ETAPAS DO EXERCÍCIO |
A. Indique se cada afirmação a seguir está de acordo com o texto sobre as mandalas, respondendo sim ou não e citando literalmente as palavras do texto que decidem a questão: (i) os círculos de cura entre mulheres sempre existiram; (ii) dinheiro e poder são uma questão de energia; (iii) as mandalas são elementos místicos e alternativos.
B. Liste todos os meios pelos quais, segundo o texto sobre as mandalas, dinheiro e poder sempre foram roubados.
C. Continue o texto sobre as mandalas a partir da última frase apresentada.

TRECHO CITADO |
______

Meu intuito aqui com esse texto é alertar, especialmente, mulheres! Vocês estão em pleno gozo se suas faculdades mentais, mulheres, não se menosprezem!

O que o capital e o patriarcado querem de nós é EXATAMENTE isso: que nos reunamos em segredo, que usemos uma linguagem inacessível e que lidemos com dinheiro e com poder na base do misticismo, com um ar de meritocracia que é típico dos instrumentos capitalistas no slogan “esforce-se, e haverá recompensa”.

Nem preciso dizer o quanto é incompatível a meritocracia com irmandade e fraternidade. Essas mandalas, teares, rodas e afins são elementos de aprisionamento mental, afetivo e financeiro, além de crime. Nada místico e nada alternativo.

Entendam, mulheres: o capital e o patriarcado querem isso de nós!

Dinheiro e poder NUNCA foram questão de energia; sempre foram roubados na base da opressão, da péssima divisão das riquezas e na marginalização de populações!

Para romper com essa lógica, além de gastar tempo, gasta luta! Não gasta mandala que aprisiona mulheres, que se apropriam de gestos e termos ancestrais pra manterem outras mulheres sob a égide patriarcal!

Círculos de cura entre mulheres sempre existiram e sempre foram profícuos porque o gesto de união é poderoso. Não porque em 2016, um grupo de neoburguesas brancas resolveu se reunir em encontros, munidas de símbolos apropriados de civilizações antigas (dos quais elas não fazem a menor ideia do que significam e exatamente por isso escolhem fazer um uso escuso) que tem toques de ciência, que são a cereja do bolo no pacote das miscelâneas equivocadas que compõem a retórica mandaleira.

Adoram falar de física quântica e do código de Grabovoi* com a superficialidade de enausear qualquer estudioso descomprometido.

Mas não se enganem, não é descuido ou equívoco do tear. Isso acontece para te encantar e te alienar; uma cortina de fumaça onde a luz só existe no palavreado.

Conseguem perceber como isso é interessante à manutenção do status quo? Pobre segue pobre, burguês segue querendo virar elite (nem que seja mandalando), e a elite olha pra baixo e ri; ou, quando não ri, se infiltra nessas rodas e faz girar o dinheiro que a sustenta. Dinheiro este, egresso das camadas que estão na base da pirâmide social.

Vêem o quanto isso segue sob o estigma do outsider fake? É como ocorreu na eleição do verme miliciano: o mote de campanha era “contra a corrupção” e “contra tudo isso que tá aí, talkei?”. Muitos de nós já sabíamos no que daria, mas um tanto de pessoas achou que era legítimo pagar pra ver – assim como estão a fazer centenas de mulheres que entram nesses esquemas criminosos, imbuídas de boas expectativas ou de uma curiosidade ancorada em algum nível de inconsequência.

______

REGISTROS FORNECIDOS |
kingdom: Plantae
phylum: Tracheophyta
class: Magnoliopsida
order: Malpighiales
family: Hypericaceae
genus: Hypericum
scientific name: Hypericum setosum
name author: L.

______

RESPOSTAS POR TAREFA |
A.
(i) Sim: "Círculos de cura entre mulheres sempre existiram e sempre foram profícuos"
(ii) Não: "Dinheiro e poder NUNCA foram questão de energia"
(iii) Não: "Nada místico e nada alternativo."

B.
- a opressão
- a péssima divisão das riquezas
- a marginalização de populações

C.
O grande problema é que essa fraude rende frutos a cerca de 12% de mulheres apenas, enquanto 88% vê seu dinheiro jorrar por “sonhos” egoístas que nunca almejam as reformas estruturais que poderiam garantir acesso e real poder a todas as mulheres.

É uma alienação que tem dolo em manter mulheres acreditando que a tal “Nova Era” emerge de desejos por passeios internacionais ou aquisição de equipamentos que nunca retornarão às investidoras e que, também por isso, jamais atingirão a tão falada “queda do patriarcado” ou à “falência do sistema econômico” – e menos ainda a concretização de uma nova proposta de circulação de renda.

A relação entre os 12% de “agraciadas” e 88% de mulheres que não se esforçaram o suficiente para receberem o “regalo” é irmã gêmea do dado que diz que 2.153 bilionários possuem uma riqueza maior que 60% da população global.

Não é coincidência, nunca foi acaso! A lógica onde poucos tem muito sempre conta com a existência de muitos que nada terão.

Nesse golpe, perdemos todas. Obviamente, perdem as que investem R$5.004,00; como perdem também as que recebem, pois o dinheiro que as contempla envolve mulheres que nunca verão seus sonhos concretizados.

Dito isso, abram seus olhos, abram os olhos das mulheres ao seu lado e NÃO CAIAM NESSE GOLPE!


*Grigori Grabovoi é um russo, condenado e preso por prometer ressuscitar crianças mortas num massacre terrorista e também promete curar câncer usando sequências de números.


Lorena Andrade é mãe, doula, feminista e parteira, necessariamente nessa ordem.